What you need to do →
In the entries that follow, the lines from the one with "G04 Created by" through the one with "X147433333Y-92983252D01*" are the ones to write out, exactly and with both ends included. Nothing else should appear.

[Electronics engineering source data]
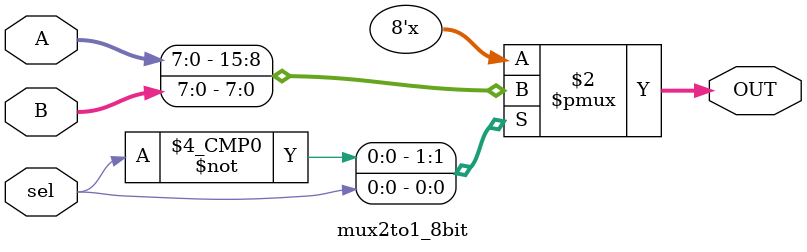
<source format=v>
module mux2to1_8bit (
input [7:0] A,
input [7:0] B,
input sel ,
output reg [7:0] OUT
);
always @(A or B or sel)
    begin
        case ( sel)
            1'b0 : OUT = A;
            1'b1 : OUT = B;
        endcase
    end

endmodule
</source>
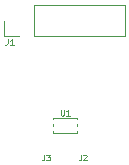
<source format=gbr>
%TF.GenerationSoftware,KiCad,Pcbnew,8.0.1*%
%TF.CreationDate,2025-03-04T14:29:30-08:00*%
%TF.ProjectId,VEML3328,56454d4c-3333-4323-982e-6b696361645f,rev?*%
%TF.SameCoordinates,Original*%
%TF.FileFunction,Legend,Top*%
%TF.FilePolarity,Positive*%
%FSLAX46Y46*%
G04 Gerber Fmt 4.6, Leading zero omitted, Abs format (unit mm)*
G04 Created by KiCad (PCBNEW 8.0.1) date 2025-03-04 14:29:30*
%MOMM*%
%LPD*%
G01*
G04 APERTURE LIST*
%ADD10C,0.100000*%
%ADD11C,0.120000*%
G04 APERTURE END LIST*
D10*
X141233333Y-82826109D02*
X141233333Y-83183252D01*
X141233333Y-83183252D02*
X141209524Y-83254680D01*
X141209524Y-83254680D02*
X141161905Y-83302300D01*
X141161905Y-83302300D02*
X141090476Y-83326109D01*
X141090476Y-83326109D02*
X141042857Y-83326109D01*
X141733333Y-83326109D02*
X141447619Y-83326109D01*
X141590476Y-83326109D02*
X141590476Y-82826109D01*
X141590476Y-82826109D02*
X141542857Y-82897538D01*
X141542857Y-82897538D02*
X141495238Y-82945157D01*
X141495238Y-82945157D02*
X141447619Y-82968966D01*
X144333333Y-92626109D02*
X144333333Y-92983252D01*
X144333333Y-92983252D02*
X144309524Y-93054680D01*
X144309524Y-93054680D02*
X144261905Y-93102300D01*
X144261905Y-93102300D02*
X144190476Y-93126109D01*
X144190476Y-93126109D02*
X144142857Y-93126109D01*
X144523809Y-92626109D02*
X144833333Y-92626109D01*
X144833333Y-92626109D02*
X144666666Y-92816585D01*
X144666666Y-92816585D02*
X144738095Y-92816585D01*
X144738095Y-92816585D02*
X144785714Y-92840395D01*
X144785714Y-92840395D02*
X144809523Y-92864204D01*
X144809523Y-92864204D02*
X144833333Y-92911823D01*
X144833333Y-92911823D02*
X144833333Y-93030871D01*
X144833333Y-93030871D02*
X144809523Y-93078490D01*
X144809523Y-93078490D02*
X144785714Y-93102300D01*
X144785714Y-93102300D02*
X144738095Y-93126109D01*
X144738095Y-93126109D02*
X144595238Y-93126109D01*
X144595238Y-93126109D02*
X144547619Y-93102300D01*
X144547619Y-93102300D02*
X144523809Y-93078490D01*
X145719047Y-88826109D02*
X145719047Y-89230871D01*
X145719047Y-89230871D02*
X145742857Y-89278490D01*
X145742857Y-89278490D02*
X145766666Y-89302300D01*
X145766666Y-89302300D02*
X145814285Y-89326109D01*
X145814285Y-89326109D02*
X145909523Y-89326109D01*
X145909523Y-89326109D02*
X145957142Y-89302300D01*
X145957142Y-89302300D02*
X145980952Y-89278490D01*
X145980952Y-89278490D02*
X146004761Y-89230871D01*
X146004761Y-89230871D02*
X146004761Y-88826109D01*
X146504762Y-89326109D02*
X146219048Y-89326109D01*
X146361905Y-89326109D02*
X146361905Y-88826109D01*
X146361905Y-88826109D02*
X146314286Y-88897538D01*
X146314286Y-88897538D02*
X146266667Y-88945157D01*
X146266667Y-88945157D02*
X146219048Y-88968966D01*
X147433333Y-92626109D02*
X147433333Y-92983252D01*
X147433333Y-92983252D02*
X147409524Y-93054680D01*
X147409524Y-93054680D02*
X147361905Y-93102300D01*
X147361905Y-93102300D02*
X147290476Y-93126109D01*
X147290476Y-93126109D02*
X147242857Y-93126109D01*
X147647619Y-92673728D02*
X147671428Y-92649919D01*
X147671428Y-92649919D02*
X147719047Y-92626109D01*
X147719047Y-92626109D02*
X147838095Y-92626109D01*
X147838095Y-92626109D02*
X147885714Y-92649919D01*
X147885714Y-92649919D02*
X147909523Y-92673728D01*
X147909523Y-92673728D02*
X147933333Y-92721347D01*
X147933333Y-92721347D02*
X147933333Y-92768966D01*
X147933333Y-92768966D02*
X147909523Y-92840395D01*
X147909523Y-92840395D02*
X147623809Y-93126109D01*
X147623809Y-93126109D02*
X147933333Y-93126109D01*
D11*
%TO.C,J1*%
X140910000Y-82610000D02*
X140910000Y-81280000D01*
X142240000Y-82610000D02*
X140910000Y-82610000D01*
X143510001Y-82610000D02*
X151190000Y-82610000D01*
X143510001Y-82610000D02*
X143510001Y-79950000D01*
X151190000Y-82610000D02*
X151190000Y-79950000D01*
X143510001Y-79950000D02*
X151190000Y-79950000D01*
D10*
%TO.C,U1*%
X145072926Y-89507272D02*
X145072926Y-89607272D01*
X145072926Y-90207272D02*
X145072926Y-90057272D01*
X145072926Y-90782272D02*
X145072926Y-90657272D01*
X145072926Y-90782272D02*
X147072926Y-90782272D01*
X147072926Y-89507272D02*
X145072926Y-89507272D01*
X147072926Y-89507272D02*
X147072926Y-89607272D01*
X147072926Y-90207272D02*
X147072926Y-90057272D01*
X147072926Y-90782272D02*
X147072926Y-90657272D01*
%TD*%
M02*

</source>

Your response →
G04 Created by KiCad (PCBNEW 8.0.1) date 2025-03-04 14:29:30*
%MOMM*%
%LPD*%
G01*
G04 APERTURE LIST*
%ADD10C,0.100000*%
%ADD11C,0.120000*%
G04 APERTURE END LIST*
D10*
X141233333Y-82826109D02*
X141233333Y-83183252D01*
X141233333Y-83183252D02*
X141209524Y-83254680D01*
X141209524Y-83254680D02*
X141161905Y-83302300D01*
X141161905Y-83302300D02*
X141090476Y-83326109D01*
X141090476Y-83326109D02*
X141042857Y-83326109D01*
X141733333Y-83326109D02*
X141447619Y-83326109D01*
X141590476Y-83326109D02*
X141590476Y-82826109D01*
X141590476Y-82826109D02*
X141542857Y-82897538D01*
X141542857Y-82897538D02*
X141495238Y-82945157D01*
X141495238Y-82945157D02*
X141447619Y-82968966D01*
X144333333Y-92626109D02*
X144333333Y-92983252D01*
X144333333Y-92983252D02*
X144309524Y-93054680D01*
X144309524Y-93054680D02*
X144261905Y-93102300D01*
X144261905Y-93102300D02*
X144190476Y-93126109D01*
X144190476Y-93126109D02*
X144142857Y-93126109D01*
X144523809Y-92626109D02*
X144833333Y-92626109D01*
X144833333Y-92626109D02*
X144666666Y-92816585D01*
X144666666Y-92816585D02*
X144738095Y-92816585D01*
X144738095Y-92816585D02*
X144785714Y-92840395D01*
X144785714Y-92840395D02*
X144809523Y-92864204D01*
X144809523Y-92864204D02*
X144833333Y-92911823D01*
X144833333Y-92911823D02*
X144833333Y-93030871D01*
X144833333Y-93030871D02*
X144809523Y-93078490D01*
X144809523Y-93078490D02*
X144785714Y-93102300D01*
X144785714Y-93102300D02*
X144738095Y-93126109D01*
X144738095Y-93126109D02*
X144595238Y-93126109D01*
X144595238Y-93126109D02*
X144547619Y-93102300D01*
X144547619Y-93102300D02*
X144523809Y-93078490D01*
X145719047Y-88826109D02*
X145719047Y-89230871D01*
X145719047Y-89230871D02*
X145742857Y-89278490D01*
X145742857Y-89278490D02*
X145766666Y-89302300D01*
X145766666Y-89302300D02*
X145814285Y-89326109D01*
X145814285Y-89326109D02*
X145909523Y-89326109D01*
X145909523Y-89326109D02*
X145957142Y-89302300D01*
X145957142Y-89302300D02*
X145980952Y-89278490D01*
X145980952Y-89278490D02*
X146004761Y-89230871D01*
X146004761Y-89230871D02*
X146004761Y-88826109D01*
X146504762Y-89326109D02*
X146219048Y-89326109D01*
X146361905Y-89326109D02*
X146361905Y-88826109D01*
X146361905Y-88826109D02*
X146314286Y-88897538D01*
X146314286Y-88897538D02*
X146266667Y-88945157D01*
X146266667Y-88945157D02*
X146219048Y-88968966D01*
X147433333Y-92626109D02*
X147433333Y-92983252D01*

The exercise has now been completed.